Christopher D. Buchbinder also co-manages two other registered investment companies with total assets of $328.8 billion as of May 31, 2023. The largest of these is the American Growth Fund (CGFAX), for which Capital Group is an adviser. Mr. Buchbinder brings 27 years of Capital Group experience to CGDV. Martin Jacobs, James B. Lovelace, Keiko McKibben and James Terrile have a combined 132 years of investment experience, 73 of which have been with Capital Group. I start this way because I don’t want readers to get the impression that CGDV is some kind of experimental ETF. It is run by industry veterans who are intimately familiar with the capital system and each other.

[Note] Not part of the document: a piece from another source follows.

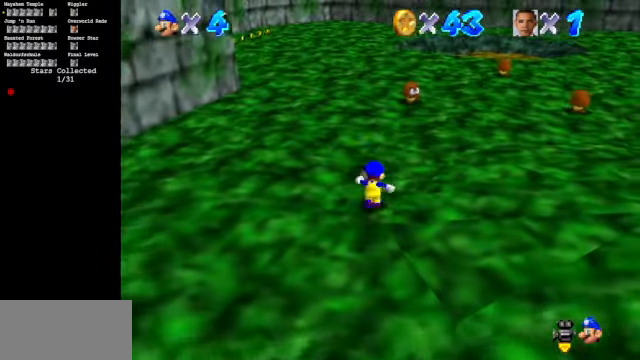
{"buttons": ["C_DOWN", "C_LEFT"], "left_stick": "up-left", "events": [[134, "C_LEFT", "down"], [167, "C_DOWN", "down"], [434, "left_stick", "up-left"]]}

As mentioned earlier, CGDV has a multi-manager structure. Based on the bio linked above, I’ve listed each manager’s areas of expertise below:
- Buchbinder: Telecommunications Companies, Automobiles, Automotive Parts and Equipment
- Jacobs: Industrial machinery and electrical equipment
- Lovelace: beverages, tobacco, restaurants, home/personal products
- McKibben: Aerospace and defense, IT, machinery, business services
- Terrile: Healthcare supplies and equipment, pharmaceuticals, biotechnology
There appears to be very little overlap, which is ideal. However, from an industry perspective, expert coverage of energy, finance, materials, real estate and utilities is missing, or at least not prominently mentioned on Capital Group’s website.
CGDV’s stated investment objective is to “generate income that exceeds the average return on U.S. equities and provides opportunities for principal growth consistent with sound common equity investments.” The fund invests primarily in U.S. large-cap stocks, but can hold up to 10% of assets outside the United States. Other fund information is below.
As shown, dividends are paid quarterly in March, June, September and December, and the ETF’s assets under management have grown to $3.13 billion since its launch on February 22, 2022. Portfolio turnover in the most recent fiscal year was 30%, well below what I would expect from an actively managed fund. This number shows that managers have a high level of conviction and are not pursuing short-term profits. While having strong convictions is admirable, it can get you into trouble if you fail to recognize changing market conditions. However, CGDV’s multi-manager structure should alleviate this problem, as each manager is responsible for only a portion of the fund.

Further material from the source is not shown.